● WHAT IS NEEDED
Using the text on the General Union of Cultural Centres below, answer these questions:
1. In what year was the organization established?
2. How many cultural organizations and centres belong to it?
3. What is considered the representative face of its visual arts programs?
## Begin TEXT SECTION
= General Union of Cultural Centres (Gaza) =

Palestinian non-governmental organization

The General Union of Cultural Centres (GUCC; الإتحاد العام للمراكز الثقافية) in Gaza, Palestine, is a non-governmental organization with membership of 52 cultural organizations and centres. It was established in 1997, and its headquarters are in Gaza City.

Shababeek for Contemporary Art is considered the representative face of the GUCC's visual arts programs. Other activities include youth-focused programming and education. Among the funders of GUCC's projects and activities are the AM Qattan Foundation, the Qatar Fund for Development, and Norwegian People's Aid.
## End TEXT SECTION
## Begin RECORD SET
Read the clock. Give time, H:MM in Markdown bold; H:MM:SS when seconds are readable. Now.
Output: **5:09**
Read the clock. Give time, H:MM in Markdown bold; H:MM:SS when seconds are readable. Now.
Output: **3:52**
## End RECORD SET
## Begin RECORD SET
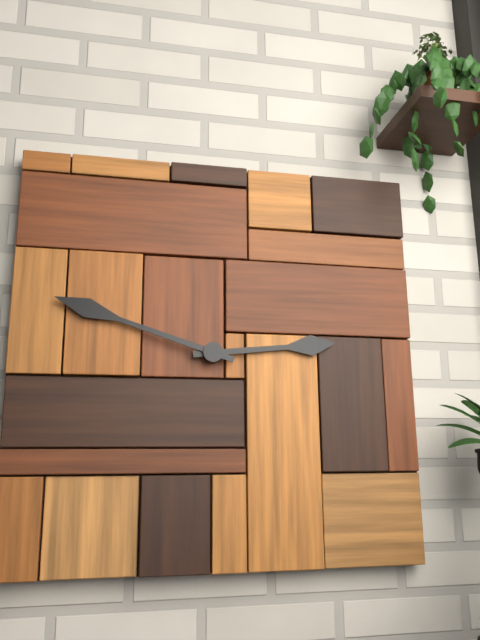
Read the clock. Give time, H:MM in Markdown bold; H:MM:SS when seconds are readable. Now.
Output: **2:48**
## End RECORD SET
● REPLY TO THE EXERCISE
1. 1997
2. 52
3. Shababeek for Contemporary Art